ANCORS at the 20th meeting of the Western and Central Pacific Fisheries Commission

From the 4th to the 8th of December 2023, 26 Member States, Participating Territories, and Cooperating Non-Member states met in Rarotonga, Cook Islands, to discuss the conservation and management of the most valuable tuna fishery in the world. ANCORS was one of the observers alongside NGOs and industry organisations.

The 20th Regular Session of the Western and Central Pacific Fisheries Commission (WCPFC) had a busy agenda, with the key focus being the negotiations for a revised Tropical Tuna Measure (TTM). Due to the different economic interests of the members, discussions referred to trade-offs between the purse seine fisheries targeting skipjack and longline fisheries targeting bigeye and yellowfin tuna. Members reminded each other of the need to ensure a balance between these fisheries with the TTM negotiated as a package deal. After lengthy deliberations, members finalised the revised TTM on Friday night at 3.30 am. In the final TTM, members agreed, inter alia, to reduce purse seine FAD (i.e., fish aggregating device) closures in exchange for an up to 10% increase on existing longline catch limits, the FAD closures within coastal state exclusive economic zones (EEZs) being reduced from 3 to 1.5 months and the high seas FAD closure from 5 months to 2.5 months. The increased catch limit for the longline fishery targeting bigeye tuna (is conditional upon a proportional increase in observer coverage.

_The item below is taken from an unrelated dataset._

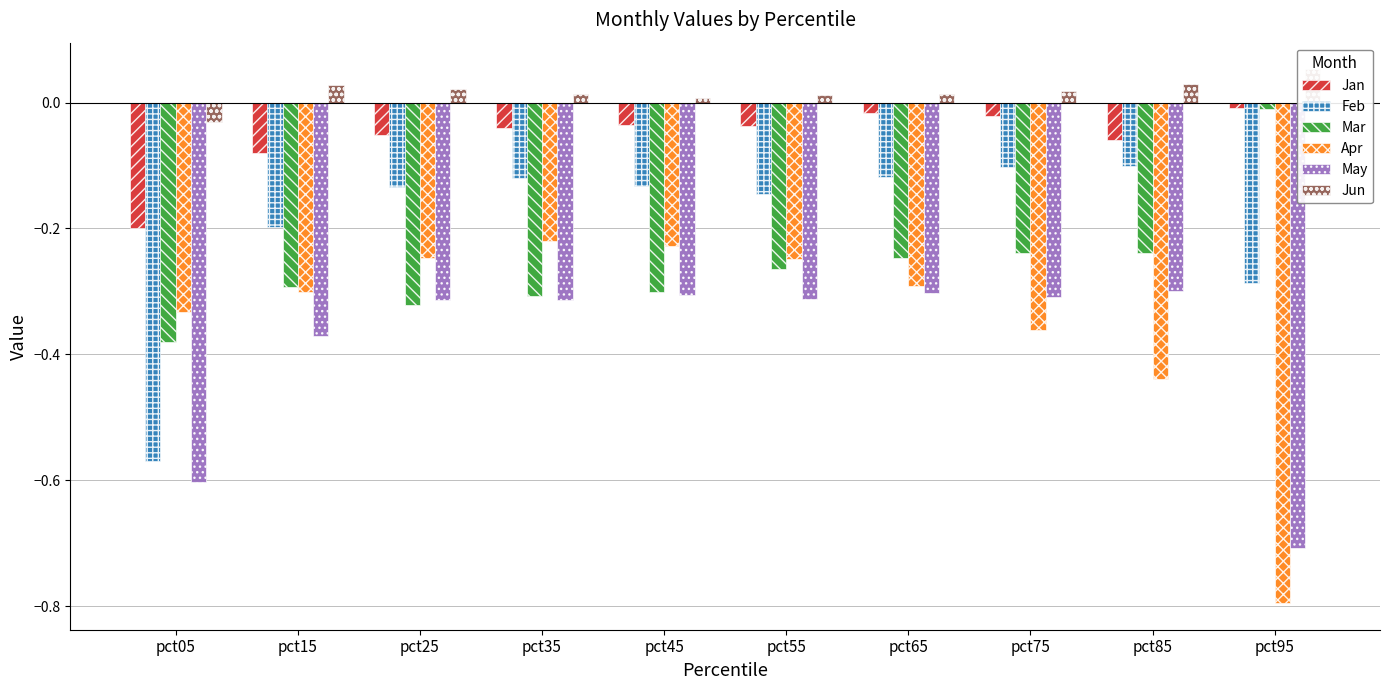

The value of Feb at pct25 is -0.2. True or false?

False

Important progress was also made in other areas, most notably on the management of South Pacific Albacore (SPA). Members adopted an interim Target Reference Point for SPA. Target Reference Points identify the desired status level of the target species and are an important component of harvest strategies, a management approach that relies on a pre-agreed framework to make management decisions. Harvest strategies aim to reduce lengthy negotiations by having pre-approved decisions, based on the best available science. Members agreed to a workplan for next year on progressing the work on SPA, including plans for a Science-Management Dialogue.

The Commission adopted important language on climate change, recognising the need for climate change considerations in the work of the Commission and its subsidiary bodies. The importance of this work is critically important for Pacific Island States and territories, which are at the forefront of climate change impacts. Progress was also made on Pacific bluefin tuna and North Pacific albacore. While no progress was made on developing a binding measure on crew labour standards, members committed to adopting a measure at next year’s meeting.

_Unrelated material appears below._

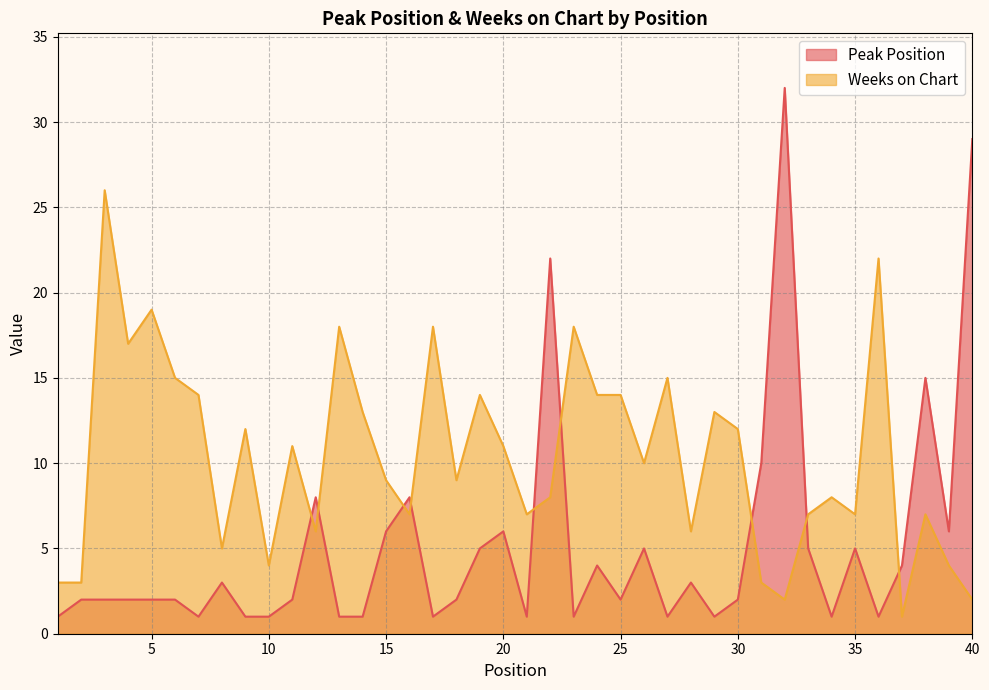

Is it true that Weeks on Chart equals 3 at 1?

True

A key aspect of the work of regional fisheries management organisations, such as the WCPFC, is ensuring compliance. At this year’s meeting, a proposal was presented that aimed to address the impact of the imbalance in observer coverage between purse seine and longline vessels. While purse seine vessels require 100% observer coverage, longline vessels currently require only 5%. This uneven distribution of observer coverage results in an uneven assessment of compliance, with purse seine vessels more likely to face non-compliance infringements compared to longline vessels. This proposal called for a sampling mechanism to achieve the same level of coverage in the compliance monitoring reporting for purse seine as for longline vessels. However, the proposal did not address the root of the imbalance (i.e., 5% vs 100%) and members need to do more work to increase the longline observer coverage.  

Due to time constraints and concerns from FFA members that they required further time for preparation, no progress was made on allocation for tropical tuna fisheries, despite proposals by Korea and Japan. Nor was there any progress on establishing hard limits for the high seas purse seine fisheries due to a substantial divergence in views. The proposal to develop an allocation framework and establish hard limits for the high seas was referred to in 2026. Similarly, failure to reach an agreement on transhipment was disappointing with progress now stalled.

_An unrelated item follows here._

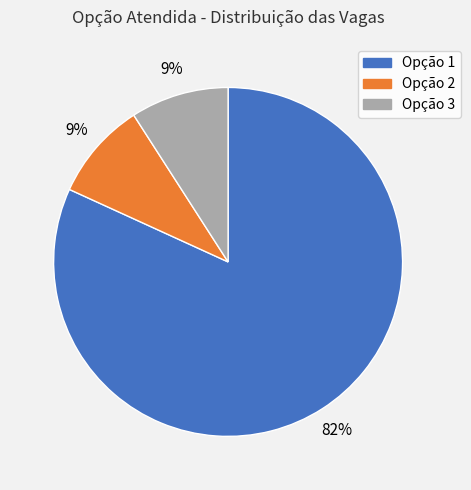

Approximately how many times larger is the value at Opção 2 compared to Opção 3?

1.0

Overall, WCPFC20 was a successful meeting with important progress on the TTM and SPA. Compared to other meetings, the dynamics among members changed slightly. For example, the Parties of the Nauru Agreement (PNA) and the South Pacific Group (SPG) focused on different priorities, despite all being members of the Pacific Island Forum Fisheries Agency (FFA) – which has traditionally been known for its cohesiveness. Moreover, participating territories, such as American Samoa, New Caledonia and French Polynesia, were more vocal than usual, particularly on issues of importance to them such as the management of SPA, and the need to avoid a disproportionate burden. These changes could foreshadow longer-term shifts in the dynamics within WCPFC meetings.